2. Ability to accept blame

By a similar token, when something goes wrong in the context of DevOps, the failure should be shared collectively by the entire team. If some team members point fingers at others, the team sets itself up for a culture where fear of failure becomes a barrier to progress and continuous software delivery.

This is why some folks advocate the idea of building a “blameless” culture for DevOps. There are specific practices you can implement, like blameless post-mortems, to help achieve that goal. But cultivating blame-free attitudes as part of your soft skills for DevOps is equally important.

3. Ability to provide constructive criticism

A blameless culture doesn’t mean a criticism-free culture. Even when you avoid letting the blame for a failure fail solely on any one individual or group, you can point to processes or practices that certain team members should improve.

This is why constructive criticism is an important soft skill for DevOps. The ability to point to opportunities for improvement in a way that leaves those on the receiving end feeling empowered, rather than attacked, is essential for achieving the continuous improvement goals associated with DevOps.

4. Ability to work well with others

The ability to work well with others is frequently mentioned as an essential soft skill for any type of job, to the point that it can feel mundane. After all, in most jobs, you have to interface with other people at least sometimes.

But when it comes to DevOps, being able to collaborate effectively with other team members is more than just a token skill to possess. By its very definition, DevOps involves combining the responsibilities of developers and IT operations engineers. That means that DevOps practitioners must frequently interface between both of these teams--not to mention other DevOps engineers. The ability to work well as part of a broader team assumes specific importance in this type of environment.

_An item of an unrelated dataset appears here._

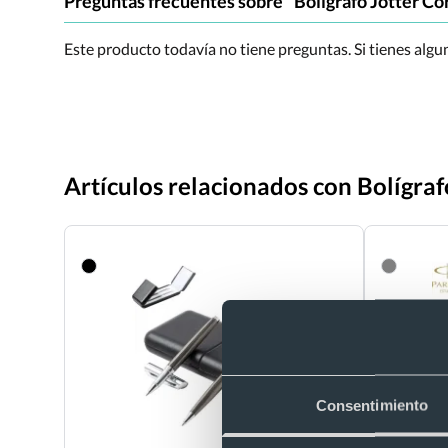
Preguntas frecuentes sobre "Bolígrafo Jotter Co
Este producto todavía no tiene preguntas. Si tienes alg
Artículos relacionados con Bolígraf
Consentimiento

It’s worth noting, too, that conventional developers (which is to say, those who haven’t embraced DevOps) aren’t necessarily people who work well with others. Depending on the type of development work you do, you may be able to get away with minimal real collaboration with other programmers. Maybe you maintain a legacy codebase by yourself, for example, or your organization structures development work in such a way that each programmer “owns” a certain part of the codebase and rarely has to talk to others about it.

In an effective DevOps environment, however, these types of silos necessarily disappear. You can’t do DevOps without the skill to work well with others in a genuine way.

5. Flexibility

Flexibility is another example of a generic soft skill that is often pitched as being critical for a variety of jobs.

But, here again, for DevOps work in particular, flexibility is especially important. That’s because there is no specific way to “do” DevOps. You can use a variety of different tools, and although there are some basic processes (like CI/CD) that are foundational for DevOps, there are no specific rules for how to implement them.

What this means is that one team may do DevOps in a very different way than another. It also means that the tools and processes that your DevOps team uses today may change radically in the future as your organization embraces new opportunities. Without being open-minded toward working with new tools and new ways of doing things, you won’t be very effective at DevOps.

Conclusion

In short, DevOps practitioners need skill sets that enable them to deal well with failure and collaborate with others in ways that make it possible to criticize constructively when necessary without building “blameful” cultures. Flexibility toward DevOps tools and processes is critical, too. If you’re looking to start or advance a career in DevOps, these are all great examples of soft skills to cultivate.